Work instructions: Copy out each of the lines below word for word, leaving out the pictures.

★ ★ ★

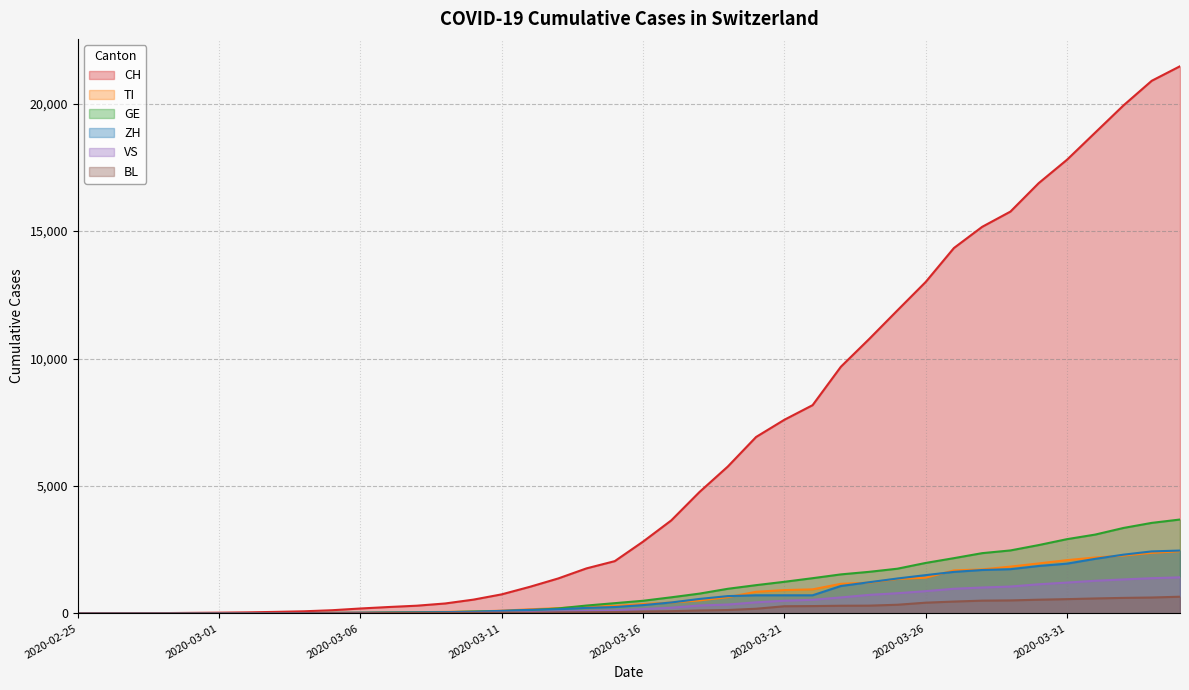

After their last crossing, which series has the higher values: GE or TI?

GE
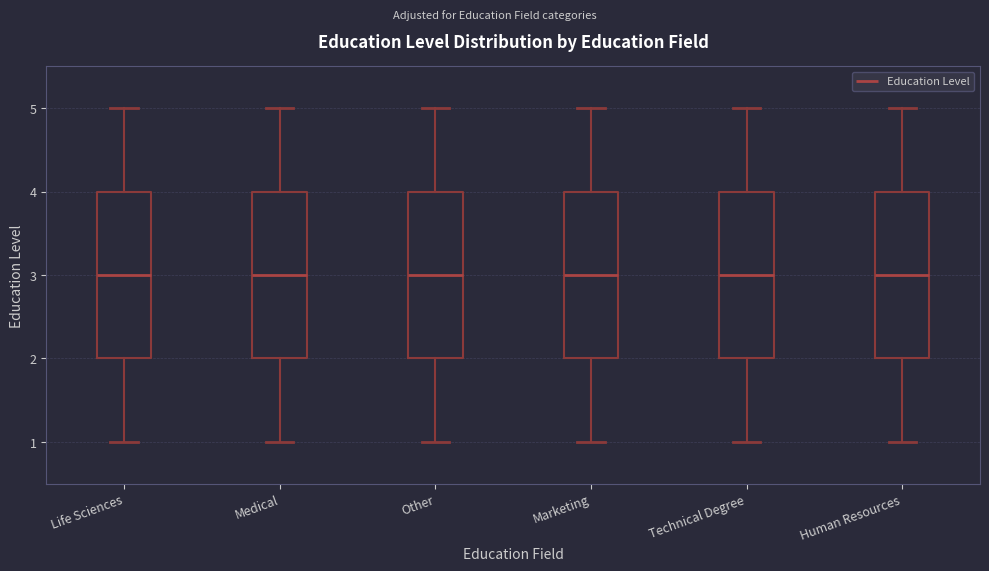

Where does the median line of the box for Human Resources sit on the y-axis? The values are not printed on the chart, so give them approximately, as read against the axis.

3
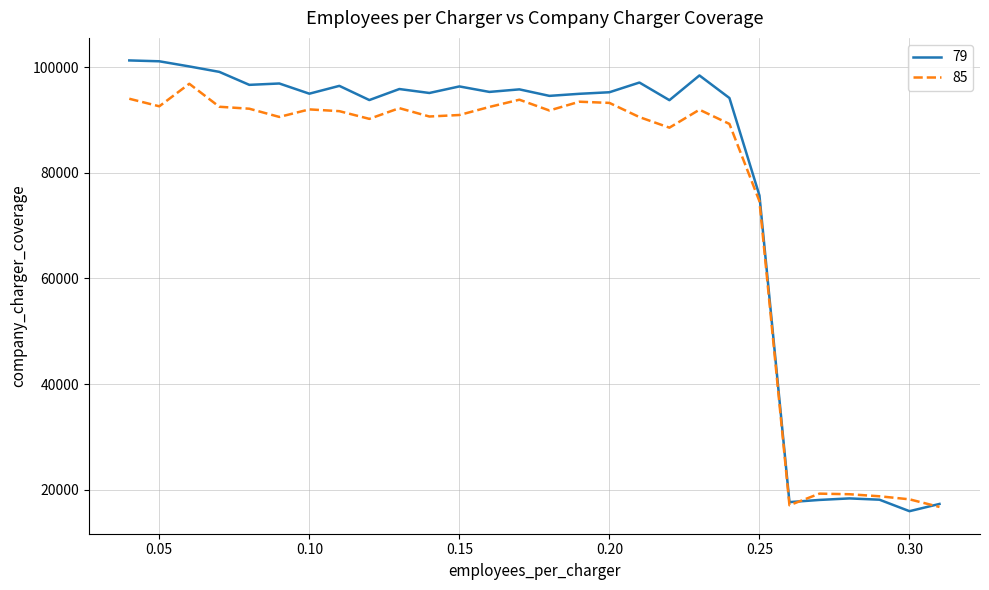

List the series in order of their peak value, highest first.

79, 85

★ ★ ★

Exercise solution:
After their last crossing, which series has the higher values: GE or TI?

GE

Where does the median line of the box for Human Resources sit on the y-axis? The values are not printed on the chart, so give them approximately, as read against the axis.

3

List the series in order of their peak value, highest first.

79, 85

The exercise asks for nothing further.